The clogged duct has thankfully resolved itself, although the area around the not-dearly-departed clog is still painful and tender. According to my past experiences, of which I have had TOO MANY GOD DAMN IT, that pain should go away in 24-28 hours.

By the way, yes, I have read this post, but no, I am not going to put up a picture of myself pumping. I applaude those women who can "put themselves out there" in the blogging world (and maybe this isn't the right place for quotation marks, since I am being QUITE LITERAL), but I am simply not comfortable with the idea.

Tuesday, August 01, 2006


I don't know if it's from my newest clogged duct (how many does this make? Eight, nine? I lost count, GOD HELP ME), or if it's my hormones, or if it's just being overwhelmed lately, but I'm feeling really depressed.

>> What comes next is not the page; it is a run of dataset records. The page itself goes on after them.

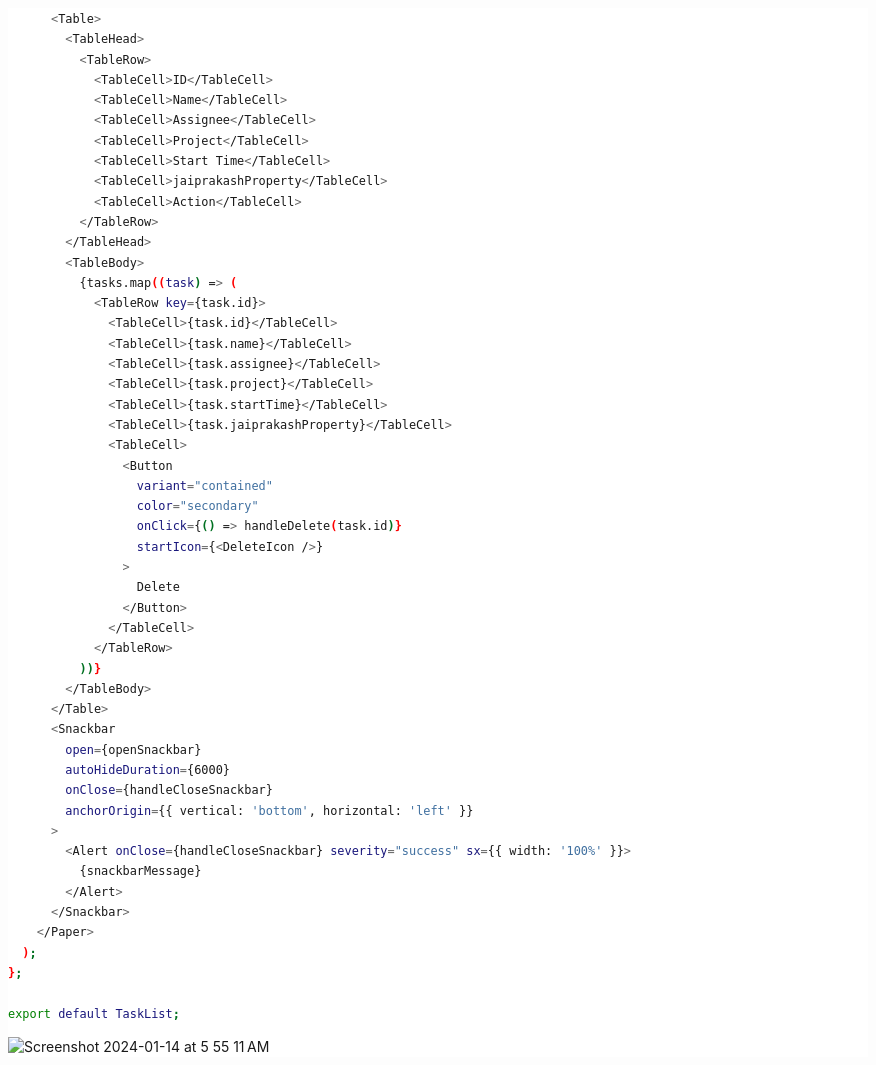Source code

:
 ```bash
      <Table>
        <TableHead>
          <TableRow>
            <TableCell>ID</TableCell>
            <TableCell>Name</TableCell>
            <TableCell>Assignee</TableCell>
            <TableCell>Project</TableCell>
            <TableCell>Start Time</TableCell>
            <TableCell>jaiprakashProperty</TableCell>
            <TableCell>Action</TableCell>
          </TableRow>
        </TableHead>
        <TableBody>
          {tasks.map((task) => (
            <TableRow key={task.id}>
              <TableCell>{task.id}</TableCell>
              <TableCell>{task.name}</TableCell>
              <TableCell>{task.assignee}</TableCell>
              <TableCell>{task.project}</TableCell>
              <TableCell>{task.startTime}</TableCell>
              <TableCell>{task.jaiprakashProperty}</TableCell>
              <TableCell>
                <Button
                  variant="contained"
                  color="secondary"
                  onClick={() => handleDelete(task.id)}
                  startIcon={<DeleteIcon />}
                >
                  Delete
                </Button>
              </TableCell>
            </TableRow>
          ))}
        </TableBody>
      </Table>
      <Snackbar
        open={openSnackbar}
        autoHideDuration={6000}
        onClose={handleCloseSnackbar}
        anchorOrigin={{ vertical: 'bottom', horizontal: 'left' }}
      >
        <Alert onClose={handleCloseSnackbar} severity="success" sx={{ width: '100%' }}>
          {snackbarMessage}
        </Alert>
      </Snackbar>
    </Paper>
  );
};

export default TaskList;
```
<img width="1000" alt="Screenshot 2024-01-14 at 5 55 11 AM" src="https://github.com/reddyjai30/KAIBURR-Task3_WEB-UI-Forms_JaiPrakash/assets/47852931/621c21b2-9278-40ca-b026-b74d3a3d64c6">
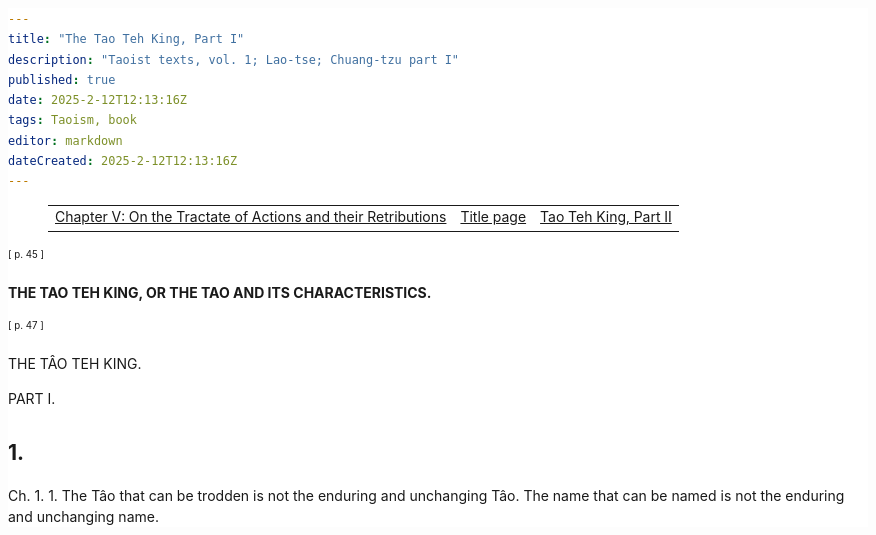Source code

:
 ```yaml
---
title: "The Tao Teh King, Part I"
description: "Taoist texts, vol. 1; Lao-tse; Chuang-tzu part I"
published: true
date: 2025-2-12T12:13:16Z
tags: Taoism, book
editor: markdown
dateCreated: 2025-2-12T12:13:16Z
---
```


<figure class="table chapter-navigator">
  <table>
    <tbody>
      <tr>
        <td>
        <a href="/en/book/Taoism/Taoist_texts_vol_1/Introduction_5">
          <span class="mdi mdi-arrow-left-drop-circle"></span><span class="pl-2">Chapter V: On the Tractate of Actions and their Retributions</span>
        </a>
        </td>
        <td>
        <a href="/en/book/Taoism/Taoist_texts_vol_1">
          <span class="mdi mdi-book-open-variant"></span><span class="pl-2">Title page</span>
        </a>
        </td>
        <td>
        <a href="/en/book/Taoism/Taoist_texts_vol_1/The_Tao_Teh_King_Part_2">
          <span class="pr-2">Tao Teh King, Part II</span><span class="mdi mdi-arrow-right-drop-circle"></span>
        </a>
        </td>
      </tr>
    </tbody>
  </table>
</figure>



<span id="p45"><sup><small>[ p. 45 ]</small></sup></span>

**THE TAO TEH KING, OR THE TAO AND ITS CHARACTERISTICS.**

<span id="p47"><sup><small>[ p. 47 ]</small></sup></span>

THE TÂO TEH KING.

PART I.

<a id="c1"></a>

## 1.

Ch. 1. 1. The Tâo that can be trodden is not the enduring and unchanging Tâo. The name that can be named is not the enduring and unchanging name.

I told my husband last night that my life is made up of three M's: Mother, Matron, Maid. I am mommy first, wife second, and homemaker third. My work as 'maid' actually includes the jobs of housecleaner, butler, driver, mediator, secretary, manager, cook and gofer.

But there's also another job: Pumper.

My job as 'pumper' adds so many restrictions to my life. It's not just about the time it takes to pump, although that is very significant. It's also about not being able to go anywhere for any length of time, since I always have to watch the clock to make it home in time to pump. It's about not being able to eat what I want, since Darth D. is not only lactose intolerant, but also allergic to cow protein, which means absolutely no dairy for me. It's about not being able to excercise, because it might make my milk acidic. It's about the whole mentality involved in pumping, which I can't even come close to describing. It's like, I am so proud of myself that I can do this, I can pump to feed my baby and provide the best food I can for him, but at the same time there is a part of me that is so fucking resentful that my body has become part milk machine. My breasts don't even feel like they are a part of my body anymore, they are just the equipment needed to make the milk, just like the pump is the apparatus to draw out the milk. I can't go where I want, I can't eat what I want, I can't sleep when I want, because the boobs, they need to be pumped. My breasts are no longer attached to me, I am attached to them.

Add to that all the stress of being a mom to three kids, having to make meals for them, solve fights for them, having to take the baby with me into the bathroom because I can't even pee by myself anymore...I am just wiped out.

There should be another 'M' in that list: ME. Me, myself, the person who existed before I became all these other things, and who still exists in some pale form. I realize that my other jobs must come first, they MUST take priority, but still, I should be somewhere on the list, damn it. Even if I am last.

But since the baby's arrival, the three M's have taken over. Even when I am pumping, I am usually trying to do something else at the same time. I am taking multi-tasking to a whole new level.

I know, I KNOW, eventually things will get better. But right now....

P.S. Thank you, thank you for your comments and emails to my last post. Your words of encouragement help me so much.